From the listing below, retype exactly the line holding "stapler: present [513,511,632,564]", the line holding "pillow: present [63,154,230,216]", and the lines between them; skip everything else.
##### GIVEN DATA
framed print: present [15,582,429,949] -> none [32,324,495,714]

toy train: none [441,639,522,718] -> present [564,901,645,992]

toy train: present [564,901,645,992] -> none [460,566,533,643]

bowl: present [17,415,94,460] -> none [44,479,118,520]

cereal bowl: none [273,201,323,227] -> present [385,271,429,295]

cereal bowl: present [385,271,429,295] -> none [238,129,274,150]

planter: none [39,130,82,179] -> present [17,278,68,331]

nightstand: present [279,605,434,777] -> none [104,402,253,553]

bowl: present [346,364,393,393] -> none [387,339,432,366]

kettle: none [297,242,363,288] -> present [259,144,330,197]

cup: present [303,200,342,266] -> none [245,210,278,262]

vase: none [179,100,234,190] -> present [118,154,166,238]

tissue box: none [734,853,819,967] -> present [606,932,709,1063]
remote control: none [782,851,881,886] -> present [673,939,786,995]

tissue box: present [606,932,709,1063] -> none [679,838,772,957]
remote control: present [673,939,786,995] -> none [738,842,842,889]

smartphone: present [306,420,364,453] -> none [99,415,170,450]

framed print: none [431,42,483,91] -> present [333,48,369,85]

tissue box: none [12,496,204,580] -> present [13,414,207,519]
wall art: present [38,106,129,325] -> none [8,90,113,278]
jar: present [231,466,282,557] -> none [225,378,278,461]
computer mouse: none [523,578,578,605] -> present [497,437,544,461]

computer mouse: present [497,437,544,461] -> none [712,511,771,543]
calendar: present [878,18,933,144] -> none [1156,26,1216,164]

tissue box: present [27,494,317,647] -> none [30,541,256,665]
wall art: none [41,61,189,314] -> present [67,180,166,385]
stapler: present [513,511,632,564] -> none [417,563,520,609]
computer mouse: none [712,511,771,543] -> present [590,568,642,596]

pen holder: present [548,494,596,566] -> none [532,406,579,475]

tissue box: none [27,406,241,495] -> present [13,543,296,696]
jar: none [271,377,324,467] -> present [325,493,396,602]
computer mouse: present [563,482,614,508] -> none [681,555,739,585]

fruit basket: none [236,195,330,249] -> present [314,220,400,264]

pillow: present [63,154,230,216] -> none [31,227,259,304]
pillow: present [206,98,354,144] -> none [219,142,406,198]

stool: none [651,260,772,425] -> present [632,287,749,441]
##########
* _RESPONSE TO THIS TASK_
stapler: present [513,511,632,564] -> none [417,563,520,609]
computer mouse: none [712,511,771,543] -> present [590,568,642,596]

pen holder: present [548,494,596,566] -> none [532,406,579,475]

tissue box: none [27,406,241,495] -> present [13,543,296,696]
jar: none [271,377,324,467] -> present [325,493,396,602]
computer mouse: present [563,482,614,508] -> none [681,555,739,585]

fruit basket: none [236,195,330,249] -> present [314,220,400,264]

pillow: present [63,154,230,216] -> none [31,227,259,304]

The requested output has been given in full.